A new model for the analysis of quench in HTS cable-in-conduit conductors based on the twisted-stacked-tape cable concept for fusion applications

Several new conductor designs for fusion applications, based on High Temperature Superconducting (HTS) materials, have been recently proposed worldwide. Most of them are based on the twisted-stacked-tape cable (TSTC) idea: a stack of HTS tapes is twisted, soldered and embedded in a copper tube, constituting what we identify here as a ‘strand’. Few strands are then twisted around a central core to make an HTS cable. The cable is finally inserted in a stainless-steel jacket, which provides mechanical support and confinement for the forced flow of the supercritical helium coolant through the interstitials among the strands.
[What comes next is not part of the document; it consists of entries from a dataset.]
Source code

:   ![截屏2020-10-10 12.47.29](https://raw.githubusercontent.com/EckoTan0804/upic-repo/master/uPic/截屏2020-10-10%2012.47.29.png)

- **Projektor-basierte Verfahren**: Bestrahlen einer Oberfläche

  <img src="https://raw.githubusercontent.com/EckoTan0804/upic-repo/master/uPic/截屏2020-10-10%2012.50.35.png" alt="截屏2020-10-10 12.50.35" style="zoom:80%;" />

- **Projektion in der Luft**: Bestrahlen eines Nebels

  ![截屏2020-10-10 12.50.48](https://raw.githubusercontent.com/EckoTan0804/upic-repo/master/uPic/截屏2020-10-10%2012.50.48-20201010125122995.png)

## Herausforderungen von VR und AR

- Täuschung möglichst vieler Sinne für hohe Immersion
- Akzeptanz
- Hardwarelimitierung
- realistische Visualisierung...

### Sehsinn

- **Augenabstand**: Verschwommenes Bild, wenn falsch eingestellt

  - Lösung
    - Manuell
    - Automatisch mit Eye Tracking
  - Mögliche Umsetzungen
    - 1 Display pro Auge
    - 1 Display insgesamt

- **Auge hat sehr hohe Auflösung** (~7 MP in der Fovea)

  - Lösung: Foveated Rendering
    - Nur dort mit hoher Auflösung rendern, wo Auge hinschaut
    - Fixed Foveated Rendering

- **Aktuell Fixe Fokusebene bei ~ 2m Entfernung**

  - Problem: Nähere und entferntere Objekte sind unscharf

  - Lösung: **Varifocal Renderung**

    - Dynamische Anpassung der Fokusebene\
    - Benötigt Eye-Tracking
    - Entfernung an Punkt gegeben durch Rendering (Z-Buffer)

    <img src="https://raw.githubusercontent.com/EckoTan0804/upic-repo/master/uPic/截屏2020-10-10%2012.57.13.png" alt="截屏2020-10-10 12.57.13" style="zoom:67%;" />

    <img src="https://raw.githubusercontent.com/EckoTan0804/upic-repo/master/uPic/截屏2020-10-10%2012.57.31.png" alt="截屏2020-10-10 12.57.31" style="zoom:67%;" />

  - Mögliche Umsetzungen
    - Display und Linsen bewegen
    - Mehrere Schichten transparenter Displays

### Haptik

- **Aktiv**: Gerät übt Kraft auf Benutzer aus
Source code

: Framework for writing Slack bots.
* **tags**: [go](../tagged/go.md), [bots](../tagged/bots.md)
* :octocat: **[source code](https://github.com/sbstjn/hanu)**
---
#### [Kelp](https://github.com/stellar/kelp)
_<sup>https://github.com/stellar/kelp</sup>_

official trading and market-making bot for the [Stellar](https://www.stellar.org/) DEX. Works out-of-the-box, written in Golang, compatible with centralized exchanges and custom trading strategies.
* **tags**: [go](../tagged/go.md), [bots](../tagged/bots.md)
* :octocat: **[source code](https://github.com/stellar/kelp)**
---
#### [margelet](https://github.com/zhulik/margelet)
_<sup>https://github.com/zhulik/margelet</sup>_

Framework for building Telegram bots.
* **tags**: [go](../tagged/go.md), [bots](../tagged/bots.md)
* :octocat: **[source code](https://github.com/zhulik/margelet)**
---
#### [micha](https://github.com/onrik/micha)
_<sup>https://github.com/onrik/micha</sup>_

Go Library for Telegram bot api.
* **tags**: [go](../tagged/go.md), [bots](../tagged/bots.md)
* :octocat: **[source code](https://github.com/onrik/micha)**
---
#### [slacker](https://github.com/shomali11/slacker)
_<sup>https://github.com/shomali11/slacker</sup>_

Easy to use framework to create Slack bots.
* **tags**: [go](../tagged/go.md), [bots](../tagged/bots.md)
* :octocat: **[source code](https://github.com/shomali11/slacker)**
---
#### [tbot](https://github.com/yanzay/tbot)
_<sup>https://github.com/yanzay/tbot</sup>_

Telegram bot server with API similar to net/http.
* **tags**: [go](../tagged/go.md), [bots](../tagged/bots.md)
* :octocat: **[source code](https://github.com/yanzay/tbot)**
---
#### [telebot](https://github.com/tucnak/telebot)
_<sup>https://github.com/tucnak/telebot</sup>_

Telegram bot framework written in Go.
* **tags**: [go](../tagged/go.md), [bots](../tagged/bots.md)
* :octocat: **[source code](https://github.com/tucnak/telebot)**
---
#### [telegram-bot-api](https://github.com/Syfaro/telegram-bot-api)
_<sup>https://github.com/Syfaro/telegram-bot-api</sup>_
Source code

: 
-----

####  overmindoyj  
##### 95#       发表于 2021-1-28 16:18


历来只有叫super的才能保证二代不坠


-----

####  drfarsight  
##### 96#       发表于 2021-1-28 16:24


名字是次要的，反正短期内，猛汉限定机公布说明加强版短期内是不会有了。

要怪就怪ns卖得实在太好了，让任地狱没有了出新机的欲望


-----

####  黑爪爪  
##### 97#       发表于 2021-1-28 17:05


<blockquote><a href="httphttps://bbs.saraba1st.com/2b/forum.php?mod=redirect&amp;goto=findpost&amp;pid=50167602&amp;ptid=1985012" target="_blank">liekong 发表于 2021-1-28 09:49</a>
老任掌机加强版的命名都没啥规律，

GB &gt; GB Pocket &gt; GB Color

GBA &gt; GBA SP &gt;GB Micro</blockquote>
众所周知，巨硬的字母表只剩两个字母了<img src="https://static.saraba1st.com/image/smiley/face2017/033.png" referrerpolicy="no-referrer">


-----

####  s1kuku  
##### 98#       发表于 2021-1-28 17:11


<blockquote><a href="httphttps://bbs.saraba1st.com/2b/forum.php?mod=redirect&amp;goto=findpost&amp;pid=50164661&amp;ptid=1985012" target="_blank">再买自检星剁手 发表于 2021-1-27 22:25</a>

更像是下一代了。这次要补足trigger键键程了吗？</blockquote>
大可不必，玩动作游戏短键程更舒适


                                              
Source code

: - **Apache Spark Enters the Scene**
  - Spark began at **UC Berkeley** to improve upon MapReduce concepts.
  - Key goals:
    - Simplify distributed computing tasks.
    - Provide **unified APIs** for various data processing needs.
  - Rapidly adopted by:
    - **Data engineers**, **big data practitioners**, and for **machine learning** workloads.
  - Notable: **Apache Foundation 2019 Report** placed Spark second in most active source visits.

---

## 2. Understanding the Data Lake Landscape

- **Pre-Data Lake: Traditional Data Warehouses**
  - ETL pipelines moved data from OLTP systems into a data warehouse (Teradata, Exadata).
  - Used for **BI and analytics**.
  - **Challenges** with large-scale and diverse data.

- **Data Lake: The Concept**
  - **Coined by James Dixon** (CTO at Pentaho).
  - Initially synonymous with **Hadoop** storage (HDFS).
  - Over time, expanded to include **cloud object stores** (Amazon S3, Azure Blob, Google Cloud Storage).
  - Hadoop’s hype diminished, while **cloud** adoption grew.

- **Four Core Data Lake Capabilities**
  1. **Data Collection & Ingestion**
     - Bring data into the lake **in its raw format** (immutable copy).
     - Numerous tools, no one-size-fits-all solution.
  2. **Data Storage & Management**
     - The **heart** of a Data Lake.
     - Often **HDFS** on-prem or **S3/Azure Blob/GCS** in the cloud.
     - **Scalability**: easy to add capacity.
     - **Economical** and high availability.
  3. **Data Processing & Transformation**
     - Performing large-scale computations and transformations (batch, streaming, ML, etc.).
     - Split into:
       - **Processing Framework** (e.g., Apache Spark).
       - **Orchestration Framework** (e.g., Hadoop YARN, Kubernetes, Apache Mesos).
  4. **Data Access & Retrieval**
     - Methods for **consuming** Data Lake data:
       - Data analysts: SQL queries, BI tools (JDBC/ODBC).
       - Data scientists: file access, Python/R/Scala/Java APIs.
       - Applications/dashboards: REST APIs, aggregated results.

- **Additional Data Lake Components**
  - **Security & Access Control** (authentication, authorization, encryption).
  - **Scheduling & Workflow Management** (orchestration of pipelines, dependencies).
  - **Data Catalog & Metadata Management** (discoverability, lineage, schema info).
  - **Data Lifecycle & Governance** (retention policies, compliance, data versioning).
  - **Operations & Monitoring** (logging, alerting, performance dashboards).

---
The thermal gradients that build up in a TSTC make the 1D thermal-hydraulic models developed for low temperature superconducting magnets unsuitable to study fast transients such as quench propagation. A new model is presented here, which allows describing each strand, and separately accounting for the respective superconducting (SC) stack and copper tube. Compressible Euler-like equations describe the He flow and thermodynamic state in each interstitial fluid region. The distribution of the transport current is computed with a distributed parameter approach, self-consistently with the temperature distribution in the different so-called thermal components of the TSTC. The model is applied to the study of quench propagation in a conductor made of CroCo strands—a recent design proposed by the Karlsruhe Institute of Technology and based on the TSTC idea. A comparison with the modelling approach adopted for quench simulations in LTS conductors is carried out, showing that, when the heating is localized, the new model predicts, for the average temperature on the cross section at the hottest location along the conductor and for the voltage along the conductor, an evolution much slower than that predicted by a standard LTS-conductor model.